The second is about connecting across water, exploring how liminal waterway sites are linked to multiple elsewhere by the flows of rivers and seas. We tell stories of flows of people and of goods and capital, migrations of species, the home-making and departures of immigrants and emigrants; stories of voyages and itineraries, often shaped by imperialism’s liquid circuitry. For example, what happened when Habsburg sea access moved from the Flemish coast to the Adriatic, and the Imperial Asiatic Company of Trieste and Antwerp’s China tea trade re-located in Fiume?
The third theme is around economies of water, exploring the work done on the water and at its edge: the labour of the global maritime proletariat, of fisherfolk and shellpickers, as well in the tourist industry – work that can be dirty and pollutant, sometimes extractive, alive with affective resonance, often involving intangible skills that are under threat with the passing generations.
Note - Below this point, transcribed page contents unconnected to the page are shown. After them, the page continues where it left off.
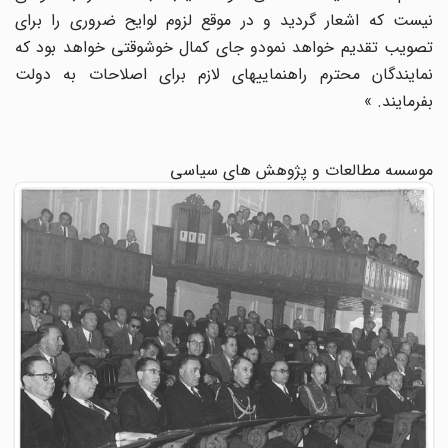
نیست که اشعار گردید و در موقع لزوم لوایح ضروری را برای
تصویب تقدیم خواهد نمود‌و جای کمال خوشوقتی خواهد بود که
نمایندگان محترم راهنماییهای لازم برای اصلاحات به دولت
بفرمایند. »
موسسه مطالعات و پژوهش های سیاسی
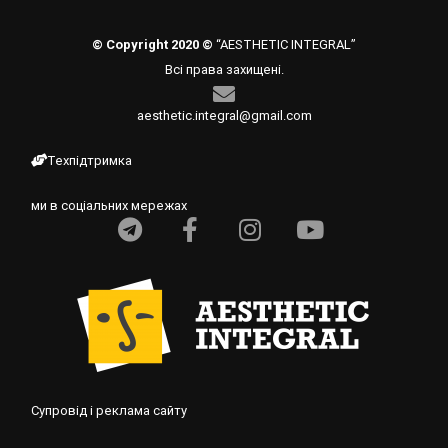
© Copyright 2020 ©
“AESTHETIC INTEGRAL”
Всі права захищені.
aesthetic.integral@gmail.com
Техпідтримка
ми в соціальних мережах
Супровід і реклама сайту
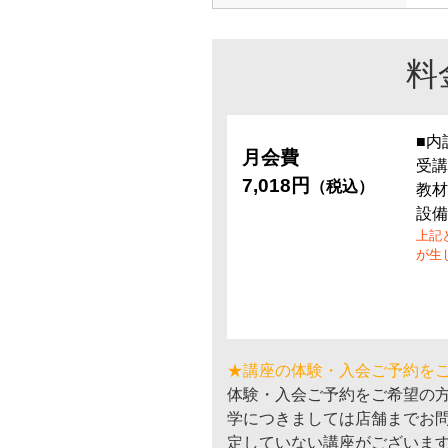
料
■内
月会費
受講
7,018円
（税込）
教材
設備
上記
が生
★講座の体験・入会ご予約を
体験・入会ご予約をご希望の
学につきましては店舗までお
定していない講座がございま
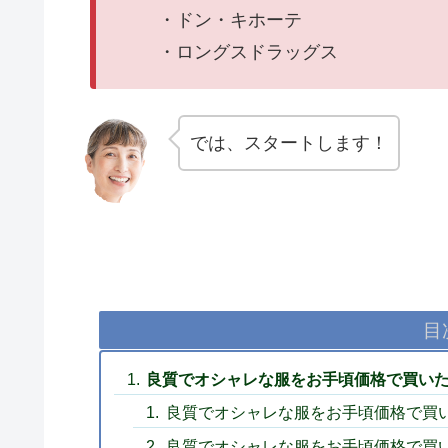
・ドン・キホーテ
・ロングスドラッグス
では、スタートします！
目
良質でオシャレな服をお手頃価格で買いた
良質でオシャレな服をお手頃価格で買
良質でオシャレな服をお手頃価格で買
For example, what happens when an island community shifts from artisanal fishing and bivalve harvesting to oyster farming—an industry increasingly tied to global consumption demands?
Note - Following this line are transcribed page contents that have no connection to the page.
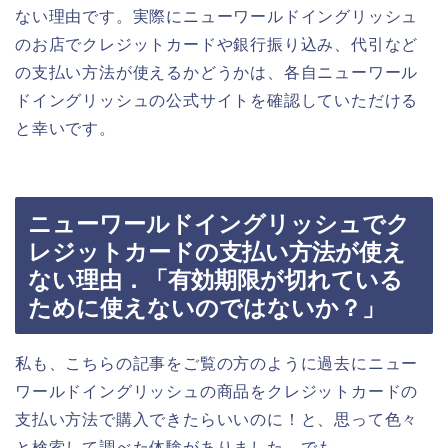
ない理由です。実際にニューワールドイングリッシュ
のお店でクレジットカードや銀行振り込み、代引など
の支払い方法が使えるかどうかは、各自ニューワール
ドイングリッシュの公式サイトを確認していただける
と幸いです。
ニューワールドイングリッシュでク
レジットカードの支払い方法が使え
ない理由．「有効期限が切れている
ために使えないのではないか？」
私も、こちらの記事をご覧の方のように過去にニュー
ワールドイングリッシュの商品をクレジットカードの
支払い方法で購入できたらいいのに！と、思って色々
と検索して調べた体験がありました。でも、、、。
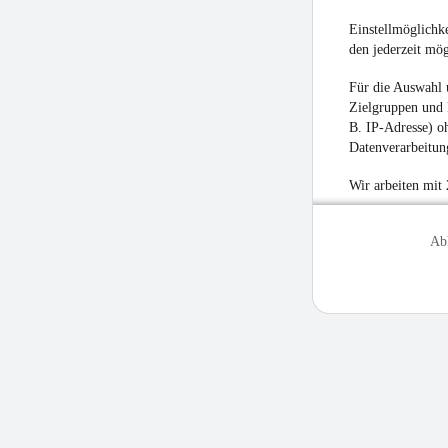
Einstellmöglichke
den jederzeit mö
Für die Auswahl 
Zielgruppen und 
B. IP-Adresse) oh
Datenverarbeitung
Wir arbeiten mit
Ab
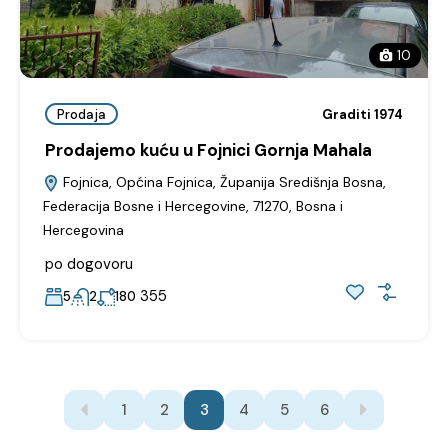
10
Prodaja
Graditi 1974
Prodajemo kuću u Fojnici Gornja Mahala
Fojnica, Općina Fojnica, Županija Središnja Bosna,
Federacija Bosne i Hercegovine, 71270, Bosna i
Hercegovina
po dogovoru
355
5
2
180
1
2
3
4
5
6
And the fourth is about the struggle for the right to water and the rights of water: liquid insurgencies, from dockworker strikes to battles about sewage, from resistance to tourism to sailors’ mutinies. These forms of activism have travelled across our sites, and generated theories of change and hope, including old and new forms of ecocriticism. For example, what does it mean to think of the urban waterways of Athens or Marseille or the riverine system of the Balkans as bearers of rights?
We use historical, literary, philological, spatial, visual, botanical, and ethnographic methods, as well as artistic interventions, to explore these multilingual sites of cultural production and conviviality. We attend to stories, poems, periodicals, vinyl records, and photographs coming out of our sites, but also to the urban streams, the water pipes, the oysters, the limestone karst. For example, in Culatra we are producing an ethnographic film, in Liverpool we are working with residents on a PhotoVoice project, while in Austria we investigate how prose, travelogues, folk tales, poetry, and film relate to ecological, economic and political crises through the motif and trope of rivers.
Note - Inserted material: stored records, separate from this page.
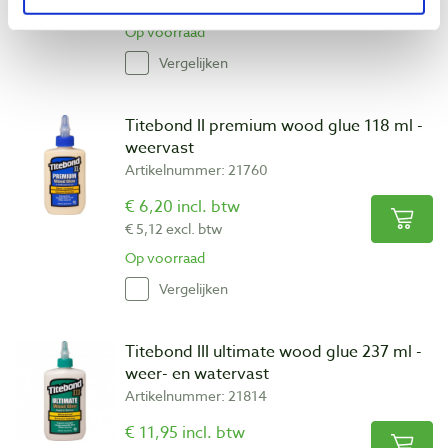
€ 18,35 excl. btw
Op voorraad
Vergelijken
Titebond II premium wood glue 118 ml -
weervast
Artikelnummer: 21760
€ 6,20 incl. btw
€ 5,12 excl. btw
Op voorraad
Vergelijken
Titebond III ultimate wood glue 237 ml -
weer- en watervast
Artikelnummer: 21814
€ 11,95 incl. btw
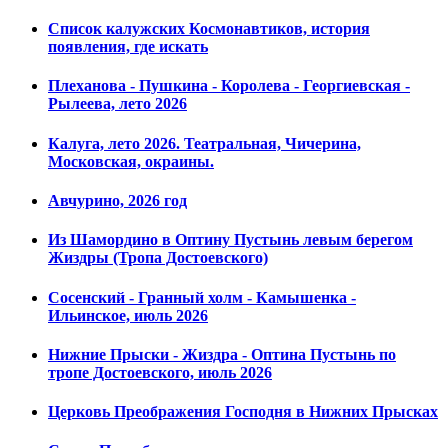
Список калужских Космонавтиков, история
появления, где искать
Плеханова - Пушкина - Королева - Георгиевская -
Рылеева, лето 2026
Калуга, лето 2026. Театральная, Чичерина,
Московская, окраины.
Авчурино, 2026 год
Из Шамордино в Оптину Пустынь левым берегом
Жиздры (Тропа Достоевского)
Сосенский - Гранный холм - Камышенка -
Ильинское, июль 2026
Нижние Прыски - Жиздра - Оптина Пустынь по
тропе Достоевского, июль 2026
Церковь Преображения Господня в Нижних Прысках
Our team includes the universities of Aix-Marseille, Birkbeck, Graz, Southampton and Zagreb, as well as CRIA, the Centre for Research in Anthropology in Lisbon. Working with our Associate Partners – Sciaena (a Portuguese grassroots environmental NGO), Marseille’s Museum of European and Mediterranean Civilisations (Mucem), and the Maritime and History Museum of the Croatian Littoral (PPMHP) in Rijeka – our project is working on two main outputs. The first is an interactive digital map to enable residents, visitors and others to virtually or physically walk through our sites and follow the thematic and literal journeys between them, which should be online by the start of 2027. The second is a museum exhibition, to be held in Rijeka in 2027, that will visually narrate stories of endurance and resistance around struggles for the right to and the rights of waterways.
It is our hope that these outputs will map and retrieve submerged stories of living otherwise with difference and weathering crisis, contributing to a new imagining of our world.